Saturday, August 25, 2012

                                                                         The Anglican Shrine of Our Lady of Walsingham

Pilgrimage begins with a call, an allure, and intimation of bliss.
“Pilgrimage” is to “vacation” as “action” is to “motion;” as “word” is to “noise;” as “grace” is to “luck.”
Unlike Islam, Christianity does not require pilgrimage. For Christians, pilgrimage is more of devotional extra, like Stations of the Cross. The Reformation condemned it as a relic of superstition and worse. But the pilgrim’s call seems irrepressible, inevitable, regardless of theology.
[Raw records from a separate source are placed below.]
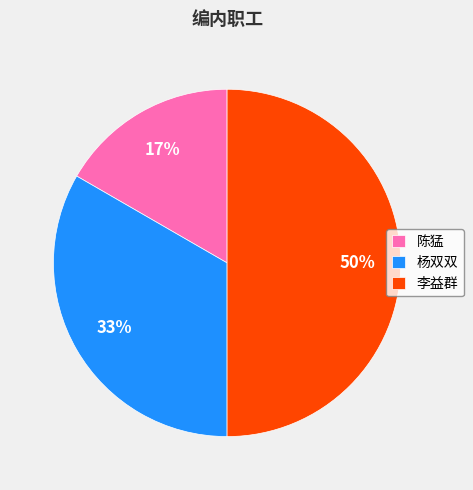

What is the largest slice in the pie chart?

李益群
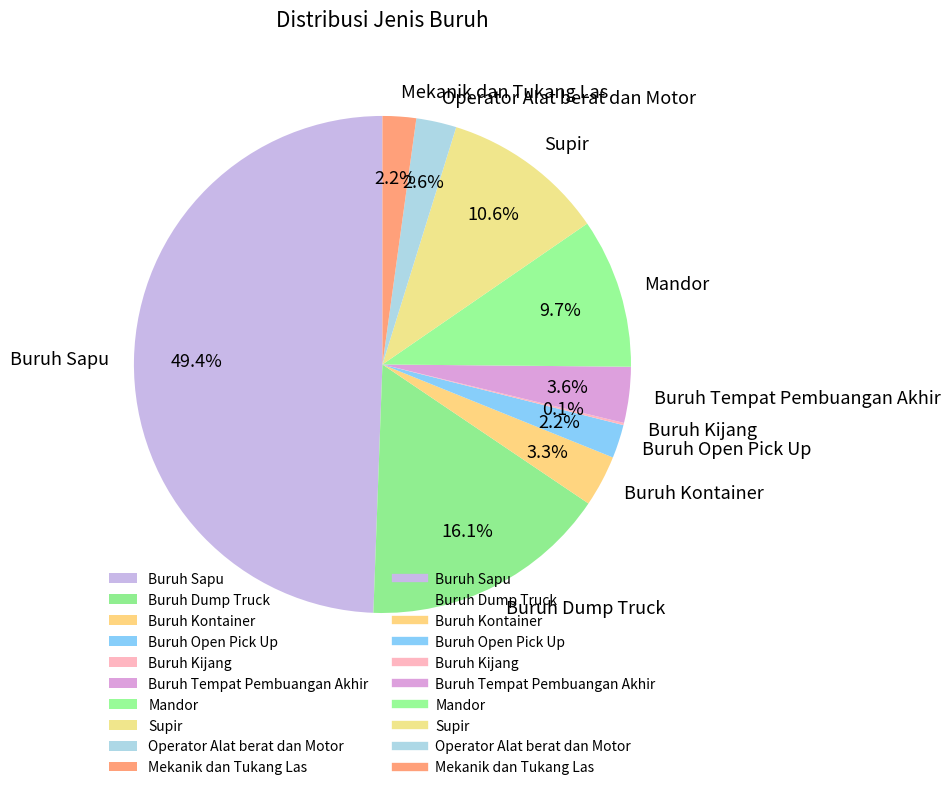

Between Mekanik dan Tukang Las and Buruh Dump Truck, which is larger?

Buruh Dump Truck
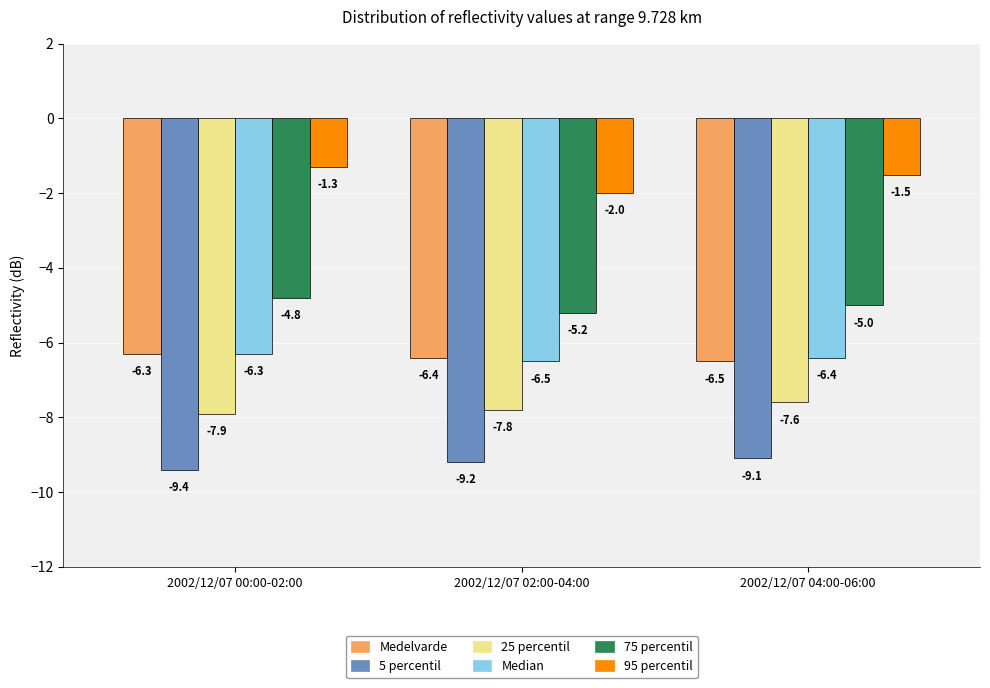

Reading left to right, what are all the values shown in this chart?

Medelvarde: -6.3	-6.4	-6.5
5 percentil: -9.4	-9.2	-9.1
25 percentil: -7.9	-7.8	-7.6
Median: -6.3	-6.5	-6.4
75 percentil: -4.8	-5.2	-5.0
95 percentil: -1.3	-2.0	-1.5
In the end, of course, life itself is a pilgrimage, for “this world is not my home/ I’m only passing through.” Or, rather, it is either a pilgrimage toward some ultimate goal, or it is a vacation from oblivion; it is either an act of defiance and obedience, or it is a random motion taking place on a freak planet, a twitch unobserved on the lifeless skin of an unconscious cosmos. (Come to think of it, is not the cosmos itself a pilgrim, expanding toward ???)
Our life is either a word addressed in darkness to an unseen listener, or it is so much noise, percussion with no beat, dancing with no feet.
Is it grace or luck that I am here, writing these words? That you are there, reading them? Are you there?

It is the pilgrim’s task to discover.

2 comments:

Sandy Jose said...

As Grace is to luck or as Luck is to Grace?

Eric Linder said...

Jonathan--if I have it right, you and your Nancy are airborne even as i am writing this. God keep you airborne, even when you touch the ground in the UK.

I love your three analogies:Pilgrimage/vacation; action/motion; word/noise and grace/luck. How true, then, that we are invited to find conformity not with language as the world uses it, but as the Spirit gives it to us to use!